ANN ARBOR, Mich., Jan. 31 (UPI) — Parents usually use booster seats for their children but about 30 percent do not when they have other people’s children in their cars, U.S. researchers say.
Dr. Michelle Macy of the University of Michigan Medical School, a pediatrician at University of Michigan C.S. Mott Children’s Hospital, and colleagues found 45 percent of parents do not require their kids to use a booster when there are other children in a vehicle who do not have one.
“The majority of parents reported that their children between the ages of 4 and 8 use a safety seat when riding in the family car,” Macy said in a statement. “However, it’s alarming to know that close to 70 percent of parents carpool, and when they do, they’re often failing to use life-saving booster seats.”
Researchers said limited vehicle space and difficulties making arrangements with other drivers often led parents to abandon safety seats when carpooling.

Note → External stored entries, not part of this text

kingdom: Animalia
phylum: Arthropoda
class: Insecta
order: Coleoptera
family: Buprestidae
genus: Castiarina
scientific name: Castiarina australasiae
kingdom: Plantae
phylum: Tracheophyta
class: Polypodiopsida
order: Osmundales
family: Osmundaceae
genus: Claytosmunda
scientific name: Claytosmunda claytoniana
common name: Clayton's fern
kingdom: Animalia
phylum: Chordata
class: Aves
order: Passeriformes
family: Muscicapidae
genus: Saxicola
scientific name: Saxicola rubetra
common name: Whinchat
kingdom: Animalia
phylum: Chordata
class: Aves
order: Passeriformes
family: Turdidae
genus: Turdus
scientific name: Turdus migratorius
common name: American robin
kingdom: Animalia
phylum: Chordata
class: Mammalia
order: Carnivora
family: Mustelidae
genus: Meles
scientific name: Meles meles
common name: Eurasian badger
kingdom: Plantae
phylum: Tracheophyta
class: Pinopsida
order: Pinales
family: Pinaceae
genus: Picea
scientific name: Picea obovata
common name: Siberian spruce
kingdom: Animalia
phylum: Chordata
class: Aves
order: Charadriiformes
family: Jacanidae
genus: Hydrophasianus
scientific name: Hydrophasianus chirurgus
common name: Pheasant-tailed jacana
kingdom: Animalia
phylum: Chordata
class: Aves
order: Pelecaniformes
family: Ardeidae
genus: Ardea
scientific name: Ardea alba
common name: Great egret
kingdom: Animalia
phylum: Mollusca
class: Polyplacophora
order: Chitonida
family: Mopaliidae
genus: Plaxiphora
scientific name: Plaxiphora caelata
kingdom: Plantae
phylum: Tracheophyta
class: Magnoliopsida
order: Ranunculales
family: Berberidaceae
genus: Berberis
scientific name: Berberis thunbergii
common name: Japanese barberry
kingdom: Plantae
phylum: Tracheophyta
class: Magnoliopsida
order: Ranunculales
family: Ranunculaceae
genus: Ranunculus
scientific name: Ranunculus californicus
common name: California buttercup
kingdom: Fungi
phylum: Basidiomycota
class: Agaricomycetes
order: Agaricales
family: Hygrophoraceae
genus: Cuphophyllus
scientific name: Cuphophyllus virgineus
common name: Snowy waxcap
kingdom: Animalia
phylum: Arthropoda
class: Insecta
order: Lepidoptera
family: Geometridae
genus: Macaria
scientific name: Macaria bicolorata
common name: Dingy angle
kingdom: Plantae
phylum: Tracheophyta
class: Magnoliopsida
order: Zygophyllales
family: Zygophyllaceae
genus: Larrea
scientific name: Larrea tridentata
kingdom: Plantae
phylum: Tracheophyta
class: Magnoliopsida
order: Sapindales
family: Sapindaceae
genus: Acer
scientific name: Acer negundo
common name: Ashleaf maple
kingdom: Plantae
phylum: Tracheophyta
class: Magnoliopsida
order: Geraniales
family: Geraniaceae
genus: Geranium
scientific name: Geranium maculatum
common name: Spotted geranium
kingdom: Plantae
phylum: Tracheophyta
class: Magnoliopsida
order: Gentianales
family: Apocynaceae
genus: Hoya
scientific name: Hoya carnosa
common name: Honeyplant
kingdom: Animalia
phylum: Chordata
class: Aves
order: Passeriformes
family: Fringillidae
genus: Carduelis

However, placing a child in an adult seat belt prematurely can cause shoulder and lap belts to fit improperly, negating the life-saving benefits of seatbelts.
“Therefore, parents who do not consistently use booster seats for kids who are shorter than 57 inches tall are placing children at greater risk of injury,” Macy said. “Parents need to understand the importance of using a booster seat for every child who does not fit properly in an adult seat belt on every trip.”
The findings were published online ahead of the print edition of Pediatrics.